Una buena estrategia es preguntarse: «¿Si este texto acabara accidentalmente en internet, sería un problema?» Si la respuesta es sí, no debería compartirse.
Cuando se necesita usar la IA para el trabajo, los datos reales pueden reemplazarse con ejemplos genéricos o versiones sintéticas. Esta es la lógica de la minimización de datos: proporcionar solo lo que el modelo realmente necesita para responder, nada más.
Muchos proveedores ofrecen versiones empresariales o locales de sus modelos, con cláusulas que excluyen el uso de datos para el entrenamiento. El uso de estas soluciones, siempre que sea posible, reduce drásticamente el riesgo de pérdida de datos.

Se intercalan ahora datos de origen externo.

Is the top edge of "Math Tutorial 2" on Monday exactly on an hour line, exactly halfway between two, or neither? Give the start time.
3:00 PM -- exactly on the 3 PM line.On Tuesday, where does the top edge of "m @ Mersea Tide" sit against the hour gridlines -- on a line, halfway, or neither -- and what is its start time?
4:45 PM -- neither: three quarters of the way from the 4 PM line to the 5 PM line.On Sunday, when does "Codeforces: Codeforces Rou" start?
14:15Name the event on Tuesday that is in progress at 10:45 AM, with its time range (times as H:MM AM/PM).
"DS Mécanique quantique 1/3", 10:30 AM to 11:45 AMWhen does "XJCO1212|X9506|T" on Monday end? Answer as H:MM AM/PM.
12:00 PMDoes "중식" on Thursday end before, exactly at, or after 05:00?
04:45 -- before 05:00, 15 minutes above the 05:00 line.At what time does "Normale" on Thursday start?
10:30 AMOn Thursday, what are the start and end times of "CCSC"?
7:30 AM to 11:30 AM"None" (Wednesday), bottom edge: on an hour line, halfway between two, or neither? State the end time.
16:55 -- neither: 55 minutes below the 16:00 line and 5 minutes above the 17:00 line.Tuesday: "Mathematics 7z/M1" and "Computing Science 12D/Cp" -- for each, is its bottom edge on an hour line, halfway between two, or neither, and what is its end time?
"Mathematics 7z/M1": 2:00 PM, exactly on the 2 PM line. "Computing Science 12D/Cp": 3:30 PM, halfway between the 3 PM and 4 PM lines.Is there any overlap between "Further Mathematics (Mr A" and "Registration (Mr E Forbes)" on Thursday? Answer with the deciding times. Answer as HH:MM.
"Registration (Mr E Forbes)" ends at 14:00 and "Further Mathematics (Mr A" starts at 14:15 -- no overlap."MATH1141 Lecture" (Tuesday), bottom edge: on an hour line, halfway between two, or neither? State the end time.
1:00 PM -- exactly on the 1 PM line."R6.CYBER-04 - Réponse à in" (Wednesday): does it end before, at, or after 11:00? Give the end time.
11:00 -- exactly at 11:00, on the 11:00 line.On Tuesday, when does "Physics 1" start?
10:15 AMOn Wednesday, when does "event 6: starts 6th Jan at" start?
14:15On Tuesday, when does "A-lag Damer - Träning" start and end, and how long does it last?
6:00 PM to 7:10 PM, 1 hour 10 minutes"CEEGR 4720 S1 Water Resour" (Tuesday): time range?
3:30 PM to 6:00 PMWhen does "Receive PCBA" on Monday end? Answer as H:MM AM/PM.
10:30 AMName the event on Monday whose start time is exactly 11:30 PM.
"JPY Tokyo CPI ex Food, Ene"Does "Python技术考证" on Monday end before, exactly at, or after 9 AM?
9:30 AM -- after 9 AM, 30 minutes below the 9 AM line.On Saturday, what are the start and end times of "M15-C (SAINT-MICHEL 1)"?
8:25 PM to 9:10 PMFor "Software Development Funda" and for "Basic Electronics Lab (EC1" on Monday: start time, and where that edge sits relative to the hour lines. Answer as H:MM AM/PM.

A nivel corporativo, la defensa también implica capacitación. Es fundamental explicar a los empleados qué información se puede y no se puede compartir con un miembro del equipo directivo. Una sola interacción incorrecta puede comprometer datos confidenciales de todo un departamento o proyecto.
La inteligencia artificial conversacional representa una de las revoluciones de nuestra era. Simplifica nuestras vidas, acelera los procesos y aumenta la productividad. Pero, como toda tecnología que se introduce en el lenguaje y el pensamiento, conlleva un riesgo sutil: el de hacernos olvidar que cada palabra que escribimos es, en última instancia, un dato. Un dato que nos revela algo sobre nosotros, nuestro trabajo, nuestros hábitos o nuestra empresa.
Existen normas, y en Europa se encuentran entre las más avanzadas del mundo, pero por sí solas no bastan para protegernos. Las multas multimillonarias impuestas a varias empresas digitales demuestran que incluso quienes deberían garantizar la seguridad y la transparencia no siempre lo hacen. Las normas definen los límites, pero es la concienciación del usuario la que determina si esos límites se respetan realmente.
Por lo tanto, la verdadera defensa no es solo regulatoria, sino cultural. Significa aprender a comunicarse con la IA con la misma cautela que se emplearía para proteger una conversación privada o un documento confidencial de la empresa.
Siempre que un modelo lingüístico nos escucha, analiza, reformula o sugiere algo, debemos recordar que no estamos hablando con un amigo, sino con un sistema que observa, procesa y almacena.